[Dataset entries]

[Start of section]

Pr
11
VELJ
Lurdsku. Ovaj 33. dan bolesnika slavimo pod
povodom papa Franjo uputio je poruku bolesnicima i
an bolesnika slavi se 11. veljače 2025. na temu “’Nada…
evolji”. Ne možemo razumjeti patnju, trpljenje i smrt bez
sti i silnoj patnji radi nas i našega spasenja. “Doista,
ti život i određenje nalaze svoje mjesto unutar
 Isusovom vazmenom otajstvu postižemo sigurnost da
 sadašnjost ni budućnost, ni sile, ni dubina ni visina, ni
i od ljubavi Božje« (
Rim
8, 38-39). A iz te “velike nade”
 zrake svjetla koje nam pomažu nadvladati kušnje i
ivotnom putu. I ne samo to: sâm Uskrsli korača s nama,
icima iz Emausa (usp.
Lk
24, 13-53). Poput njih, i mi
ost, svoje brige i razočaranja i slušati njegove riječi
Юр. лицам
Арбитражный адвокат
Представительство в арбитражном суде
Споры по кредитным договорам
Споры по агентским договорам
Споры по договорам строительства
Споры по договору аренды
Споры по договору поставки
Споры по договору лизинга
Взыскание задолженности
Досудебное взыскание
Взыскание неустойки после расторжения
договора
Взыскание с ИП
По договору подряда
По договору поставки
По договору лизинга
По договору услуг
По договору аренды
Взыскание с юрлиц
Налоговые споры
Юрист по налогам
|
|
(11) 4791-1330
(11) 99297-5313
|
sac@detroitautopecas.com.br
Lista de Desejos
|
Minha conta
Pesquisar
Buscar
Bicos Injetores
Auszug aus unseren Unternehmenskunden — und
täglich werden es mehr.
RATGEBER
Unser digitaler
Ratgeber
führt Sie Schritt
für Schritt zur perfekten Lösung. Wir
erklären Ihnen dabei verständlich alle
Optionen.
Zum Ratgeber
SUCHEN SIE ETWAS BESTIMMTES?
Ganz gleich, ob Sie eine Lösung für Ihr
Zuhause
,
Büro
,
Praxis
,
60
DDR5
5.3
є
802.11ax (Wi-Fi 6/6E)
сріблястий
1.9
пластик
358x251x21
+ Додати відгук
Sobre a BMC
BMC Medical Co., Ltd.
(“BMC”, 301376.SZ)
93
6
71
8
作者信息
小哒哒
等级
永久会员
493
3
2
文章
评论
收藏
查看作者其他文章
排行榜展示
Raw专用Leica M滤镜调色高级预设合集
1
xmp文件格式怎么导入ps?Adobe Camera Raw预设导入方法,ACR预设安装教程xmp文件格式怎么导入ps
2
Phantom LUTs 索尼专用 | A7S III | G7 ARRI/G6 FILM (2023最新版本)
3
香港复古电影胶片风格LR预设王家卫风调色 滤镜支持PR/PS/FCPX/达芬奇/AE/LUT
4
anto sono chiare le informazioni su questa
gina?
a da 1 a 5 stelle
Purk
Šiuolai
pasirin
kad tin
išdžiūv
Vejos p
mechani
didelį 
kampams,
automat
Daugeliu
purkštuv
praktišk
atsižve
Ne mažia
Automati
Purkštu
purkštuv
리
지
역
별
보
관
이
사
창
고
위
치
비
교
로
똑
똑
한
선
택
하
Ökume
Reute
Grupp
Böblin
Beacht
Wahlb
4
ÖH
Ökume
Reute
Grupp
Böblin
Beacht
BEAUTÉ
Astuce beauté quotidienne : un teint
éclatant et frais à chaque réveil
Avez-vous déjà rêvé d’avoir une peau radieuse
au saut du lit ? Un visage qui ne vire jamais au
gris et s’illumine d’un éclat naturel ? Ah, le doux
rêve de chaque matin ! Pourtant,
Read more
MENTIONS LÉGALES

[End of section]

(Problem): Throughout the data above, report every line that contains the string "svoje".

(Answer for the task):
ti život i određenje nalaze svoje mjesto unutar
ost, svoje brige i razočaranja i slušati njegove riječi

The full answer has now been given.